Dataset entries

'''

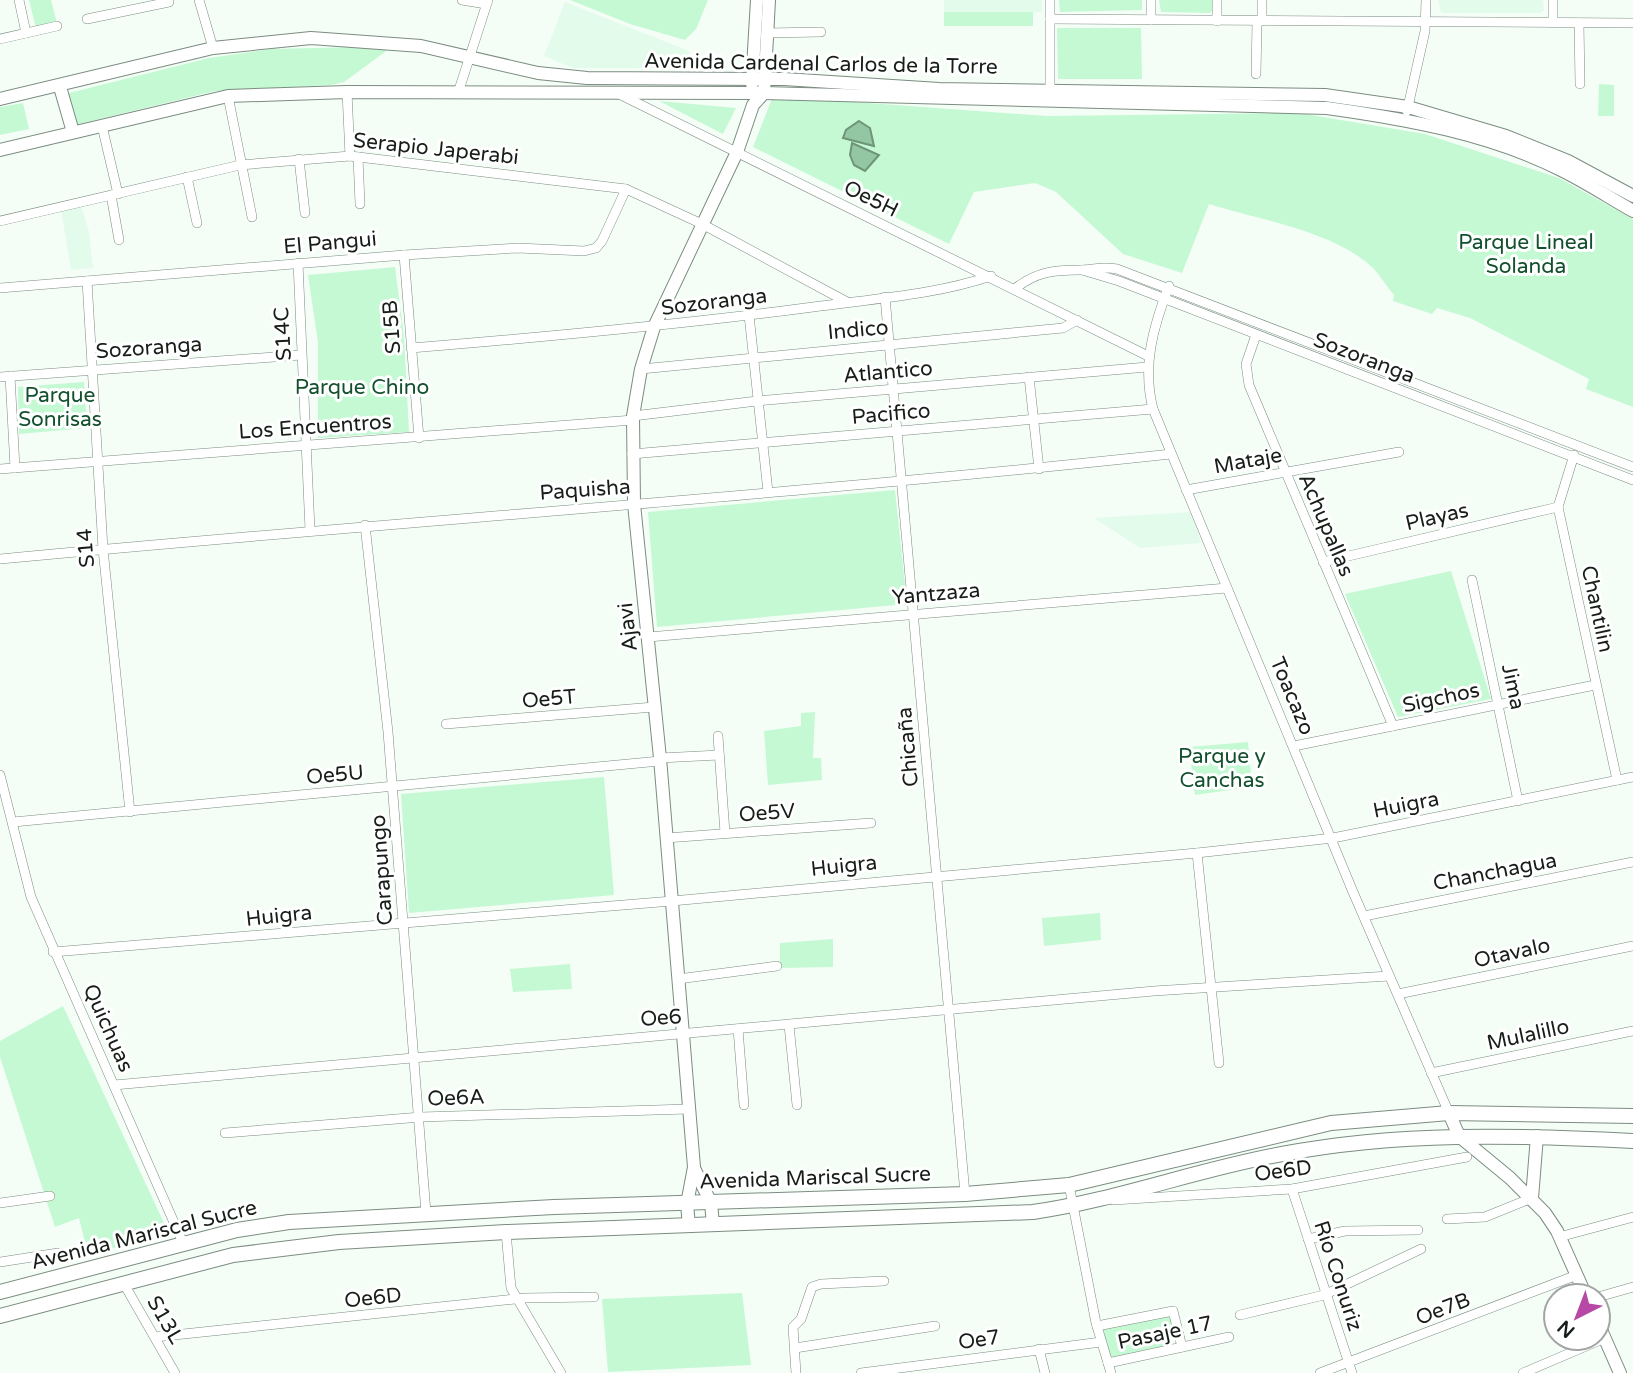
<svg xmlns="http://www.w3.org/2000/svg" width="1633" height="1373" font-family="'Varela Round',sans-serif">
<rect width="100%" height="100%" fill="#f4fef7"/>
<!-- built -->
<g fill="#e3fbea">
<rect x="944" y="0" width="98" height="12"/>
<path d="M1438,0H1543L1544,10L1540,13H1441Z"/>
<path d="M565,2L689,51V68H573L544,56Z"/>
<path d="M81,205L89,232L93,268L71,270L61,209Z"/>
<path d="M1192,512L1201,543L1140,548L1094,518Z"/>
</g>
<!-- green -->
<g fill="#c5f9d4">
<path d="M29,0H51L57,23L36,28Z"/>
<path d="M570,0H708L696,29L685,40L630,24Z"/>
<path d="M1059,0H1142V10L1060,12Z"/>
<path d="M1159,0H1213V10L1210,13L1161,12Z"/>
<rect x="944" y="12" width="89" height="14"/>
<path d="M1057,28H1141L1142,79H1058Z"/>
<path d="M358,47L389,49L344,82L331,85L215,91L75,125L65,94L209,58L271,49Z"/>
<path d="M1599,84L1614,85V116H1598Z"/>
<path d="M773,96L1047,116L1299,113L1425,134L1559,178L1633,219V407L1586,389L1589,379L1470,318L1437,308L1432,314L1393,301L1394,295C1387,287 1381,277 1374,269C1335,231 1259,220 1209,204L1182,273L1123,254L1056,192L1035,183L974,192L949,244L753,147Z"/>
<path d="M659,101L736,108L723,134Z"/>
<path d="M23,103L29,129L0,135V107Z"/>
<path d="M395,267L404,336L409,432L318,438V342L308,275Z"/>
<path d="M84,382L87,428L19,434L18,387Z"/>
<path d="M895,490L907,604L657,627L648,512Z"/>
<path d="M1451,571L1491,699L1398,717L1345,594Z"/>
<path d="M815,712L813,758H821L822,780L768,785L764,731L801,726V713Z"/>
<path d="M1248,742L1252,787L1195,795L1189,747Z"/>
<path d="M604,777L614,895L409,913L401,794Z"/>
<path d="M1100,913L1101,940L1044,946L1042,918Z"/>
<path d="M833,939V967L780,968V943Z"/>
<path d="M570,964L572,989L513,992L510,969Z"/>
<path d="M63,1006L170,1236L88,1254L79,1218L55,1227L0,1057V1041Z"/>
<path d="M742,1293L751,1365L608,1372L602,1299Z"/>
<path d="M1174,1313L1178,1333L1163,1337L1165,1348L1110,1360L1103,1328Z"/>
</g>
<!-- water -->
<g fill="#93c7a3" stroke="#6e9479" stroke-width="2">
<path d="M859,121L870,128L874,146L843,138L846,130Z"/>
<path d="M852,143L879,155L865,171L854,165L850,155Z"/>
</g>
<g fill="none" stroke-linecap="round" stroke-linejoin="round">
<defs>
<g id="street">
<path d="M19,0L26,33"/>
<path d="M199,0L213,48"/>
<path d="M462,0L486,4"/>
<path d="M1050,0V88"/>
<path d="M87,19L169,2"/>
<path d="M1050,19L1633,23"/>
<path d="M1151,20V0"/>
<path d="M1217,21V0"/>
<path d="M1262,21V0"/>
<path d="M1553,23V0"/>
<path d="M1579,23L1580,84"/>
<path d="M767,33L821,32"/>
<path d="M0,39L57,26"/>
<path d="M1256,74L1257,22"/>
<path d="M347,92L350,156"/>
<path d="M458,93L488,0"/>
<path d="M621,95L1148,356"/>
<path d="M228,96L252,217"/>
<path d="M1407,111L1425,31L1426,0"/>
<path d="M102,126L118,194"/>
<path d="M358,157L360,204"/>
<path d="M299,159L305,213"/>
<path d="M187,177L197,223"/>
<path d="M111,195L119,240"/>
<path d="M0,221L240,165L350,156L626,189L702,224L847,302"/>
<path d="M404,255L419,438"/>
<path d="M298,263L310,530"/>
<path d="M1082,270L1119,281L1633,480"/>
<path d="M87,281L103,549L130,812"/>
<path d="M1169,286C1153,327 1142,366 1153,409L1353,892L1449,1113"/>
<path d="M0,288L404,255L518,248L584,251L596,248L602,241L626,189"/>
<path d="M1016,288C1036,272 1054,270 1079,270C1093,270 1101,266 1117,269L1633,467"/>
<path d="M885,297L965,1194"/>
<path d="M749,315L768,492"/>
<path d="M1256,335L1246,364L1249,385L1393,726"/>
<path d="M411,348C545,337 679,325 813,307C871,299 935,295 991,276"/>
<path d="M641,369L1063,328L1077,320"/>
<path d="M10,376L15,468"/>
<path d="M0,377L301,355"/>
<path d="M1029,377L1039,469"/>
<path d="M633,416L757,401L1147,367"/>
<path d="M632,454L1153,409"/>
<path d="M1574,455L1558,507L1617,780"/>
<path d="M0,469L633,420"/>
<path d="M1186,490L1399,452"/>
<path d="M365,525L388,732L426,1213"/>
<path d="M0,559C390,522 782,496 1171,454"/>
<path d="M1323,562L1558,507"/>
<path d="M1472,580L1518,801"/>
<path d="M648,637L1227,588"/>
<path d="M446,724L654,707"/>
<path d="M718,736L725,833"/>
<path d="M1294,746L1595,685"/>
<path d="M660,758L719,755"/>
<path d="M0,775L31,897L183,1243"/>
<path d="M13,822L660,761"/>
<path d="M666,838L871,823"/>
<path d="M1197,853L1219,1063"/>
<path d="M1364,916L1633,862"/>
<path d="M53,952L672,901L1197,853L1333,838L1633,777"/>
<path d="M678,979L777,966"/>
<path d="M1398,994L1633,946"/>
<path d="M789,1025L797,1105"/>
<path d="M738,1029L744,1105"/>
<path d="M1431,1073L1633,1031"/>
<path d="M114,1085L1154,991L1389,976"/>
<path d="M225,1133L421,1117L688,1109"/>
<path d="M1069,1185L1096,1323L1111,1373"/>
<path d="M1292,1189L1352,1373"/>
<path d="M1113,1200L1292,1189L1467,1157"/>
<path d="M0,1203L50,1196"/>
<path d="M1447,1219L1485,1217L1532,1198"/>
<path d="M506,1232L511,1288L561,1373"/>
<path d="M1559,1237L1633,1217"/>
<path d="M1308,1239L1345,1231L1418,1230"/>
<path d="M0,1262L58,1253"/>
<path d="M124,1284L175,1373"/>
<path d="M1598,1297L1633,1287"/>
<path d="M1240,1315L1324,1295L1421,1249"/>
<path d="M1097,1326L1173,1311L1182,1347"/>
<path d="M155,1337L525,1298L594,1297"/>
<path d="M795,1348L935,1326"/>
<path d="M1039,1349L1045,1373"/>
<path d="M1108,1363L1229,1337"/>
<path d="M796,1373L793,1327L801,1319L812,1287L821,1284L884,1281"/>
<path d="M861,1373L1101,1342"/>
<path d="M1320,1373L1577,1275"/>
<path d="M1523,1373L1605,1338"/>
</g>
<g id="secondary">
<path d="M752,84L757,0"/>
<path d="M60,87L73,132"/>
<path d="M0,99L213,48L311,38L421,46L538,73L587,78L784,79L939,89L1325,95L1408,107L1506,136L1568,161L1633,196"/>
<path d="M0,150L228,96L347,92L764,93L1327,108C1406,119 1491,134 1563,171C1587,183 1610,198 1633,211"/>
<path d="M1449,1113L1459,1136L1510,1178L1545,1213L1557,1231L1586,1296"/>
<path d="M694,1168L711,1203L713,1225"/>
<path d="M1532,1198L1537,1136"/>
<path d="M689,1226L687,1204L694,1167L660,758L634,504L633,416L641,369L654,327L737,152L753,105L764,93L769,0"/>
<path d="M1598,1323L1620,1373"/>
</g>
<g id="primary">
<path d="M0,1292L237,1230L289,1222L554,1207L965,1194L1069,1185L1331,1123L1449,1113L1633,1116"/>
<path d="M0,1316L233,1255L339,1242L506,1232L1033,1212C1117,1200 1198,1169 1282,1154C1398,1132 1515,1135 1633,1141"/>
</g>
</defs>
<!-- street casing -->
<use href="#street" stroke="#7c8c80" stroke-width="10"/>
<!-- secondary casing -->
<use href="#secondary" stroke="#7c8c80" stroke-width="14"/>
<!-- primary casing -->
<use href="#primary" stroke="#7c8c80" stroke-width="16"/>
<!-- street -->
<use href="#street" stroke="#fff" stroke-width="9"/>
<!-- secondary -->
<use href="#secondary" stroke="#fff" stroke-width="12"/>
<!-- primary -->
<use href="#primary" stroke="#fff" stroke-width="14"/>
</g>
<g text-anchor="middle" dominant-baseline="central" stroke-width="6" stroke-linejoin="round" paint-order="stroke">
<!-- street labels -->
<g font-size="21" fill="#171d18" stroke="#fff">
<text transform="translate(821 64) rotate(1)">Avenida Cardenal Carlos de la Torre</text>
<text transform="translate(436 149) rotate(6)">Serapio Japerabi</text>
<text transform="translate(871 199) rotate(26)">Oe5H</text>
<text transform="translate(330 243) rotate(-5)">El Pangui</text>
<text transform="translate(714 302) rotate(-7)">Sozoranga</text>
<text transform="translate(392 327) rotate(-94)">S15B</text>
<text transform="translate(858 330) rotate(-5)">Indico</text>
<text transform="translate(283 334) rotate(-93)">S14C</text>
<text transform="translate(149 348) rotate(-4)">Sozoranga</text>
<text transform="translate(1364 358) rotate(21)">Sozoranga</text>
<text transform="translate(888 372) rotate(-5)">Atlantico</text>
<text transform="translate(891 414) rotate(-5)">Pacifico</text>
<text transform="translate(315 427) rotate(-4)">Los Encuentros</text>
<text transform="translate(1248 461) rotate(-10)">Mataje</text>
<text transform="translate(585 490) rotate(-4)">Paquisha</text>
<text transform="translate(1437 517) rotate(-13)">Playas</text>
<text transform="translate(1326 525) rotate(67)">Achupallas</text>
<text transform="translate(86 548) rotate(-95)">S14</text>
<text transform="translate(936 594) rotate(-5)">Yantzaza</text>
<text transform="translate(1597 609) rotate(78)">Chantilin</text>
<text transform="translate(628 627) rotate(-96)">Ajavi</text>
<text transform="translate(1513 687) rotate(78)">Jima</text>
<text transform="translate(1292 696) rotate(67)">Toacazo</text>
<text transform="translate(1441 698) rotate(-12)">Sigchos</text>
<text transform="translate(549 699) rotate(-5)">Oe5T</text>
<text transform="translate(908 747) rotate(-95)">Chicaña</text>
<text transform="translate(335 775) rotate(-5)">Oe5U</text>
<text transform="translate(1406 805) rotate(-11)">Huigra</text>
<text transform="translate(767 813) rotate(-4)">Oe5V</text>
<text transform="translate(844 866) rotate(-6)">Huigra</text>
<text transform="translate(382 870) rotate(-94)">Carapungo</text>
<text transform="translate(1495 872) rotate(-11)">Chanchagua</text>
<text transform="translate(279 916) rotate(-6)">Huigra</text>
<text transform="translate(1512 953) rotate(-12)">Otavalo</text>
<text transform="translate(661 1018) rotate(-4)">Oe6</text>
<text transform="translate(108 1028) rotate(66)">Quichuas</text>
<text transform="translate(1528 1035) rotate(-12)">Mulalillo</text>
<text transform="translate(456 1098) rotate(-2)">Oe6A</text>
<text transform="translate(1283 1171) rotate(-7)">Oe6D</text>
<text transform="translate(815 1178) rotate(-2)">Avenida Mariscal Sucre</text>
<text transform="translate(144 1235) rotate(-14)">Avenida Mariscal Sucre</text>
<text transform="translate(1338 1276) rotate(72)">Río Conuriz</text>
<text transform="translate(373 1298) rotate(-6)">Oe6D</text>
<text transform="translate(1443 1309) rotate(-21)">Oe7B</text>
<text transform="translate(165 1320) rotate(60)">S13L</text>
<text transform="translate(1165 1333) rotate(-12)">Pasaje 17</text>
<text transform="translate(979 1340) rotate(-8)">Oe7</text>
</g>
<!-- park labels -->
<g font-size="21" fill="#13502d" stroke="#fff">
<text x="1526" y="242">Parque Lineal<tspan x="1526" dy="24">Solanda</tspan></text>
<text x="362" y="387">Parque Chino</text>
<text x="60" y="395">Parque<tspan x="60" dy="24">Sonrisas</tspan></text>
<text x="1222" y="756">Parque y<tspan x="1222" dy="24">Canchas</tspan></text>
</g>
</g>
<!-- north arrow -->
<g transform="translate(1577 1317) rotate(222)"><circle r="33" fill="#ffffff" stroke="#a2a5a3" stroke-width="2"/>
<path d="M0-5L12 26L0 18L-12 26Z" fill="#b748a6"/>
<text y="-10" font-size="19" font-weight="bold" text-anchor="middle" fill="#171d18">N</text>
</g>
</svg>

'''

§ EXERCISE INSTRUCTIONS
Scan the records above for the string "size", then report every line that contains it.

§ ANSWER SECTION
<g font-size="21" fill="#171d18" stroke="#fff">
<g font-size="21" fill="#13502d" stroke="#fff">
<text y="-10" font-size="19" font-weight="bold" text-anchor="middle" fill="#171d18">N</text>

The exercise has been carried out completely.